Möhkö is the easternmost village in Finland. It is located on the Russian border, 25 km from the Ilomantsi centre. The distance to Joensuu city is approximately 90 kilometers. The word Möhkö comes from the Sámi word meaning river bend. Koitajoki returns from the Russian side to the Finnish side right by Möhkö. The most important rapids of Koitajoki are Anninkoski and Möhkönkoski which are located by the Möhkö village. Some kilometers after Möhkö (Finland’s easternmost village with a rich history of ironworks dating 1850s) the river widens, and gets a form of a beautiful lake by the name “Nuorajärvi”

Summer theatre by the River Koitajoki. Picture by: Lauri Jänis.


Möhkö ironworks

Möhkö ironworks was built on the shore of Möhkönkoski in the 1850s. Lake ore was lifted from the lakes, and iron was refined in Ruukki’s blast furnaces. Ruukki was a great employer in the 19th century; at its best, 2000 people were indirectly supported by Rautaruukki. Ruukki ceased operations in 1908, after which lumbering was practised. Today, the Möhkö Ironworks Museum operates in the area.

Möhkö’s uniqueness is found in its buildings, remnants of the ironworks and industrialisation, war history, and beautiful nature. The ruins of blast furnace, massive waterwheel, and unique channels that have been restored tell the stories of Möhkö ironworks. The exhibitions are located in ironworks mansion “Pytinki” and in “Ambari” shop building. Whilst at logging site café “Möhkön Manta” based in an old houseboat, visitors can experience the atmosphere of the logging ages.
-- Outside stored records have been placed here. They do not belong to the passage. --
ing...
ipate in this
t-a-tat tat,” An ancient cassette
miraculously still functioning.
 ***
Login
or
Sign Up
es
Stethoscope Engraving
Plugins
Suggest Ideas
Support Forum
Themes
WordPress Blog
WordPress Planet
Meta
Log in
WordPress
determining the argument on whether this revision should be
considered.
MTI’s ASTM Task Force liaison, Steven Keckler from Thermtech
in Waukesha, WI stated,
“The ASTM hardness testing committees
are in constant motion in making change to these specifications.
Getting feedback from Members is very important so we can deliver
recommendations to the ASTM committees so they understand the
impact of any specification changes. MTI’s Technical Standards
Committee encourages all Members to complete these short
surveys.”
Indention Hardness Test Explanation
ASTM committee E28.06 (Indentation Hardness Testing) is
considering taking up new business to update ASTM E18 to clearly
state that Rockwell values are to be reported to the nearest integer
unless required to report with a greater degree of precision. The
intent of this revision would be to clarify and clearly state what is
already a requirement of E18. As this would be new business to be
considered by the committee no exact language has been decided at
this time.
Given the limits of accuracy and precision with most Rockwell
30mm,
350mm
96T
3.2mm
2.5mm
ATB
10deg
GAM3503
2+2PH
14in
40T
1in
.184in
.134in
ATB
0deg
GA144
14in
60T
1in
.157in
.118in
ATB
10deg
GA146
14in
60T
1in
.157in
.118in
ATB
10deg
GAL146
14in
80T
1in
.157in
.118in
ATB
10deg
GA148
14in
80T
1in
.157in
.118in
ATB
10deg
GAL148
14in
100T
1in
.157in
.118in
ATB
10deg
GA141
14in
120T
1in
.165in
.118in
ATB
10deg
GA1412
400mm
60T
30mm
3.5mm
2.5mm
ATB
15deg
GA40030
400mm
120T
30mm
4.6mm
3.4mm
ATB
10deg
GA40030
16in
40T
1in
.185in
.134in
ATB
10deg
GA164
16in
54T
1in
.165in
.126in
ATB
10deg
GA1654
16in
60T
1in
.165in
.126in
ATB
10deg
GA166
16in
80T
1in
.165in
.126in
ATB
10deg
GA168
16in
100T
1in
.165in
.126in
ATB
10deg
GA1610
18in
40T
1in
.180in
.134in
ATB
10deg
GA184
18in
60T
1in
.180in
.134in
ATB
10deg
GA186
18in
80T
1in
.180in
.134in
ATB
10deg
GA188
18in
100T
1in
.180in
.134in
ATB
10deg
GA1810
If one feels for a short walk, lemmenpolku path offers a cultural path with tranquil experience. The path was constructed in the 1870s as a day-walking promenade by Ms. Amanda Hallberg. The over a hundred-year-old path starts from the yard of the ironworks mansion and leads to the surges of Möhkönkoski rapids.

Möhkö arboretum

Möhkö Arboretum is based on testing how various tree and plant species can coexist in the region. The theme is collection of trees grown by drafting domestic tree species. The most impressive collection in the park is the introduction of special forms of Finnish coniferous trees. So far, the eight hectares area on the Koitajoki peninsula has been planted with 600 trees or shrubs from a total of about 270 species.